Wednesday, May 4, 2011

Getting further away

This is just a quick post. A practising Christian friend shared the other day that during open heart surgery his heart was stopped whilst he was awake and he watched his own heart flat-line and the world went mottled grey and then nothing....so no bright lights and out of body experiences. I'm hoping that someone reading this is going to give me some perspective on what happened. My first reaction was to think "Oh...so there's nothing after death after all". I shared the tale with a couple of Christian friends. One said "He hasn't given his life to the Lord. He has had a glimpse of hell - the nothing-ness of not being with God". Another friend said "Oh I wouldn't pay too much attention to that. It was during an operation". He was technically dead for a couple of minutes.

On the other hand, I have an atheist friend who reports an "out of body experience" - looking down at his own body and forcibly making the decision to go back.

Confused.

1 comment:

  1. I had an out of body experience, but not as a matter of life or death, but after reading (when a teenager) Dennis Wheatley's "Strange Conflict", which is a fictional story all about out of body experiences, and then falling asleep. It was very vivid, and I was floating, looking down at myself in bed. But because I had been reading that book makes me suspect that part of how we interpret strange experiences has to do with the frame of reference we latch onto when trying to make sense of it all.

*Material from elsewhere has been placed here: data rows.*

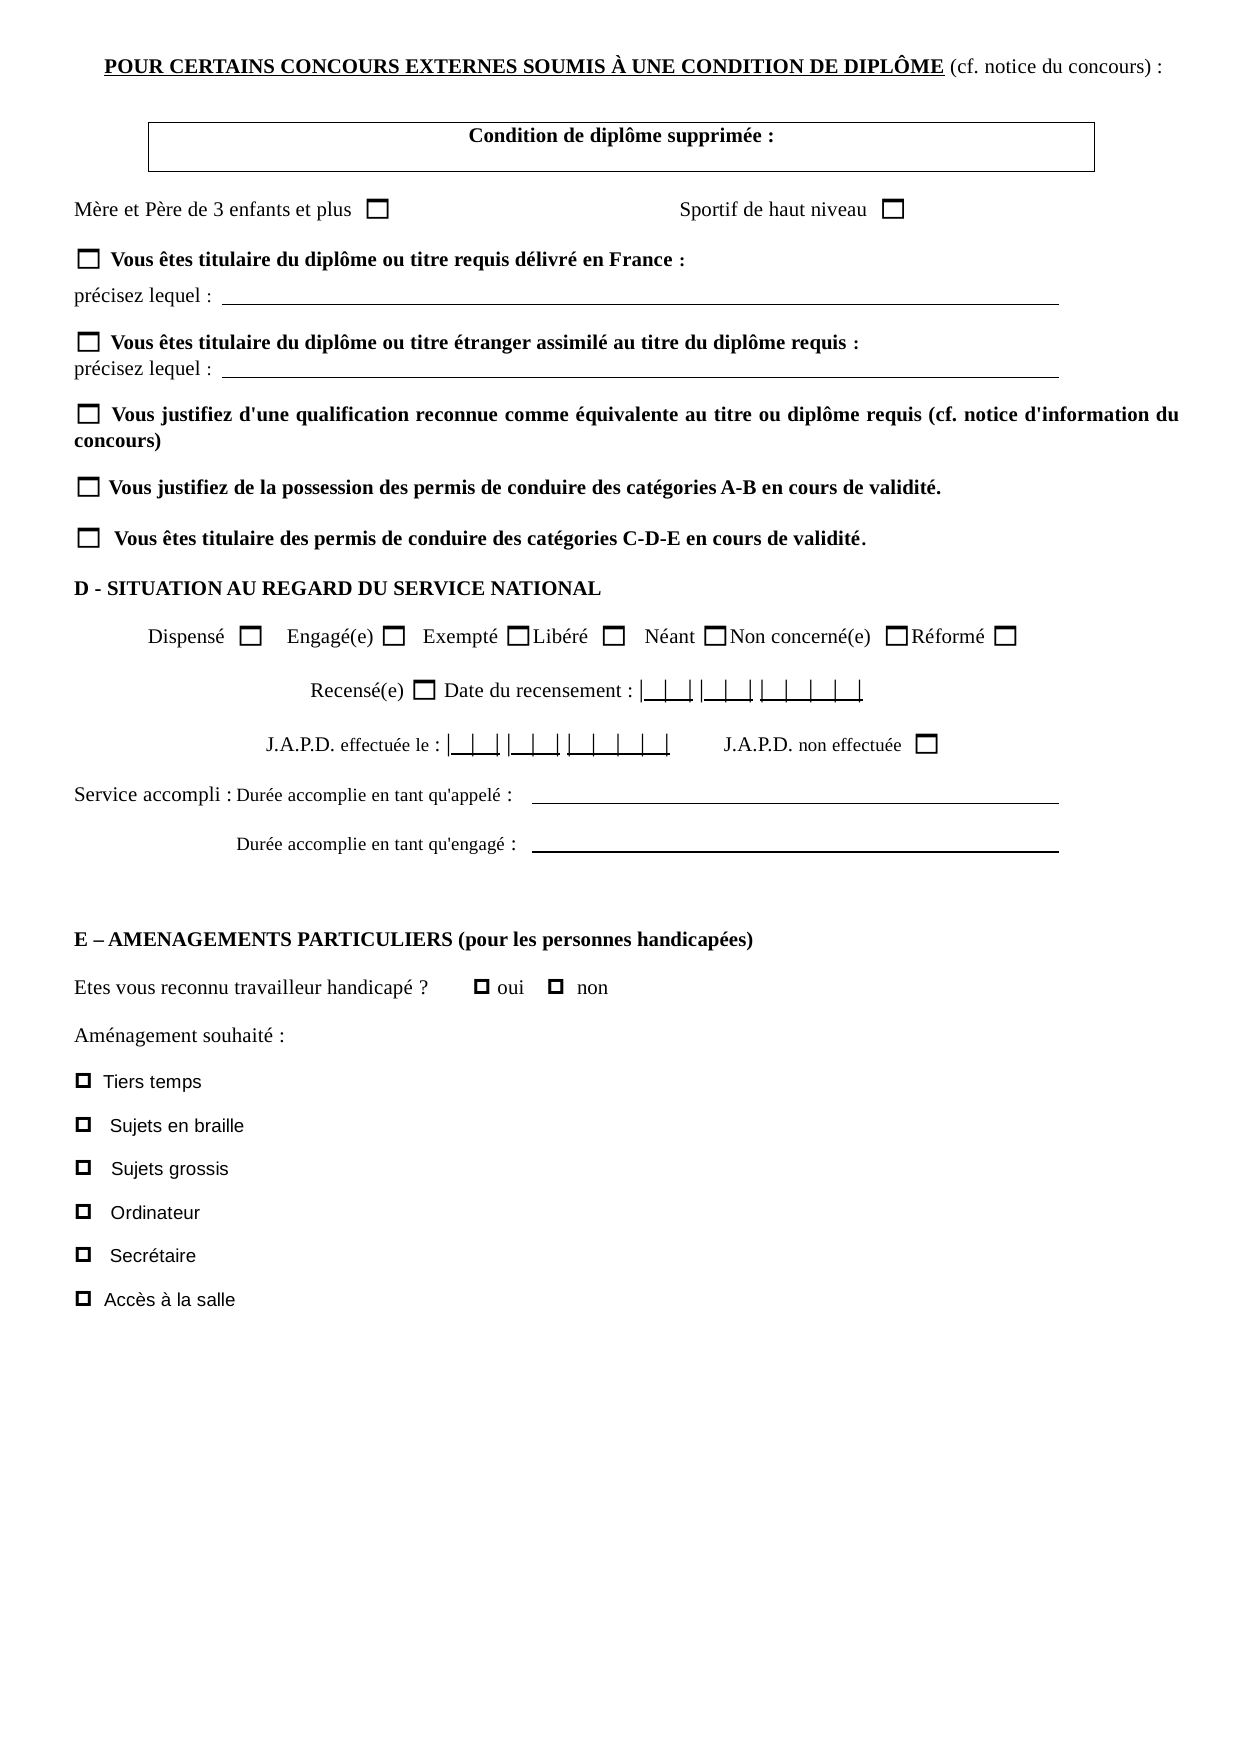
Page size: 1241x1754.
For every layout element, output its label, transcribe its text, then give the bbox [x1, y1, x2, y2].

text  Sujets grossis [74, 1158, 1181, 1180]
text Mère et Père de 3 enfants et plus  Sportif de haut niveau  [74, 196, 1181, 223]
text  Ordinateur [74, 1202, 1181, 1224]
text précisez lequel : [74, 283, 1181, 307]
text J.A.P.D. effectuée le : | | | | | | | | | | | J.A.P.D. non effectuée  [74, 728, 1181, 758]
subtitle E – AMENAGEMENTS PARTICULIERS (pour les personnes handicapées) [74, 927, 1181, 951]
text  Vous êtes titulaire du diplôme ou titre requis délivré en France : [74, 247, 1181, 273]
text  Accès à la salle [74, 1289, 1181, 1311]
text  Vous êtes titulaire des permis de conduire des catégories C-D-E en cours de validité. [74, 525, 1181, 551]
text  Secrétaire [74, 1245, 1181, 1267]
text Service accompli : Durée accomplie en tant qu'appelé : [74, 782, 1181, 806]
text  Vous justifiez de la possession des permis de conduire des catégories A-B en cours de validité. [74, 474, 1181, 501]
text Etes vous reconnu travailleur handicapé ?  oui  non [74, 975, 1181, 999]
text POUR CERTAINS CONCOURS EXTERNES SOUMIS à UNE CONDITION DE DIPLÔME (cf. notice du concours) : [74, 54, 1199, 78]
text Dispensé  Engagé(e)  Exempté Libéré  Néant Non concerné(e) Réformé  [74, 624, 1181, 650]
text précisez lequel : [74, 356, 1181, 380]
text Recensé(e)  Date du recensement : | | | | | | | | | | | [74, 674, 1181, 704]
text  Sujets en braille [74, 1114, 1181, 1137]
text Condition de diplôme supprimée : [149, 123, 1094, 147]
text Aménagement souhaité : [74, 1023, 1181, 1047]
text Durée accomplie en tant qu'engagé : [74, 830, 1181, 854]
text  Tiers temps [74, 1071, 1181, 1093]
text  Vous justifiez d'une qualification reconnue comme équivalente au titre ou diplôme requis (cf. notice d'information du concours) [74, 402, 1181, 452]
subtitle D - SITUATION AU REGARD DU SERVICE NATIONAL [74, 576, 1181, 599]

    There's nothing in the Bible about out of body experiences, and in fact the chief emphasis there is not heaven (or hell), but resurrection and new creation - this is the theme in the gospels, and Paul - where he employs the metaphor of a newborn. Christ is the head, and his resurrection is a sign that the body (believers) will follow. Revelation speaks in imagery of a New Heaven AND a New Earth. Paul does speak about "being with Christ" (a kind of intermediate state) before a final resurrection / new creation.

    To say that a lack of an out of body experience means someone "hasn't given his life to the Lord" is to be absurdly presumptuous, and rather arrogant. It has nothing to do with Christian belief, even though Christians may adduce it as "evidence" - always a dangerous option, as it may turn out to be some kind of neurological illusion.

    "Technically dead" is a very gray area - especially when the heart, rather than the brain, is taken as a sign that the person is living.

    This is a breaking news story (March 2011):

    The patient has no pulse or heart beat but is very much alive —and awake.
    Earlier this month, doctors at the Texas Heart Institute at St. Luke’s Episcopal Hospital implanted in a gravely ill man a new artificial heart device that offers continuous flow of blood by way of a turbine device instead of a pump.
    The mechanical device created by THI doctors O. M “Bud” Frazier and Billy Cohn is not a permanent solution to the patient’s rare condition —cardiac amyloidosis. It does, however, enable his body organs that also are impaired from the disease to receive a steady and restorative blood flow. The patient may stabilize enough to be a candidate for a future heart transplant, something not previously considered possible."